[Page layout parsing data]
*** Begin section ***

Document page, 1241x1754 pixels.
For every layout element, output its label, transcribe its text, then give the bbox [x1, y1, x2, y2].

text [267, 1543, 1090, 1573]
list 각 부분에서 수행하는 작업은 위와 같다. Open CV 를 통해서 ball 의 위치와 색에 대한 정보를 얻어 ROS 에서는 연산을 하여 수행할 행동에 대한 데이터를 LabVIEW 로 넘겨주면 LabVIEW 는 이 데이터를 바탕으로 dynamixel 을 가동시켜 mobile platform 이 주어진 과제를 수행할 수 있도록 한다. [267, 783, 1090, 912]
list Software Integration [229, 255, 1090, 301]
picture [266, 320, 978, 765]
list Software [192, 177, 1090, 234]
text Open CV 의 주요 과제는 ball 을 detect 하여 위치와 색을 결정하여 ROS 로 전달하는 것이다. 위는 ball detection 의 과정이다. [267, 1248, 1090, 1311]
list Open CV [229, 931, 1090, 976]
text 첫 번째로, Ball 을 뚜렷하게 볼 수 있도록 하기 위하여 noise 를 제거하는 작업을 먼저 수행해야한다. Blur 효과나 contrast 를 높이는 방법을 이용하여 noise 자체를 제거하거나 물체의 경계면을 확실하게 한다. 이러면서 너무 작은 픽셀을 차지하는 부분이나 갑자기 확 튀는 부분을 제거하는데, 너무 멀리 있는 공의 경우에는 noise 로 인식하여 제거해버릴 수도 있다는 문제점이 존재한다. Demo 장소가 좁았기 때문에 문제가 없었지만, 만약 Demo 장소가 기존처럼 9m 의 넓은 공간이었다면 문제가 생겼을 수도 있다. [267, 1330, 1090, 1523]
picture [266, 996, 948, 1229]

*** End section ***

## WORK REQUIRED
None of the records may be omitted; each is to be printed exactly.

## EXERCISE RESULT
Document page, 1241x1754 pixels.
For every layout element, output its label, transcribe its text, then give the bbox [x1, y1, x2, y2].

text [267, 1543, 1090, 1573]
list 각 부분에서 수행하는 작업은 위와 같다. Open CV 를 통해서 ball 의 위치와 색에 대한 정보를 얻어 ROS 에서는 연산을 하여 수행할 행동에 대한 데이터를 LabVIEW 로 넘겨주면 LabVIEW 는 이 데이터를 바탕으로 dynamixel 을 가동시켜 mobile platform 이 주어진 과제를 수행할 수 있도록 한다. [267, 783, 1090, 912]
list Software Integration [229, 255, 1090, 301]
picture [266, 320, 978, 765]
list Software [192, 177, 1090, 234]
text Open CV 의 주요 과제는 ball 을 detect 하여 위치와 색을 결정하여 ROS 로 전달하는 것이다. 위는 ball detection 의 과정이다. [267, 1248, 1090, 1311]
list Open CV [229, 931, 1090, 976]
text 첫 번째로, Ball 을 뚜렷하게 볼 수 있도록 하기 위하여 noise 를 제거하는 작업을 먼저 수행해야한다. Blur 효과나 contrast 를 높이는 방법을 이용하여 noise 자체를 제거하거나 물체의 경계면을 확실하게 한다. 이러면서 너무 작은 픽셀을 차지하는 부분이나 갑자기 확 튀는 부분을 제거하는데, 너무 멀리 있는 공의 경우에는 noise 로 인식하여 제거해버릴 수도 있다는 문제점이 존재한다. Demo 장소가 좁았기 때문에 문제가 없었지만, 만약 Demo 장소가 기존처럼 9m 의 넓은 공간이었다면 문제가 생겼을 수도 있다. [267, 1330, 1090, 1523]
picture [266, 996, 948, 1229]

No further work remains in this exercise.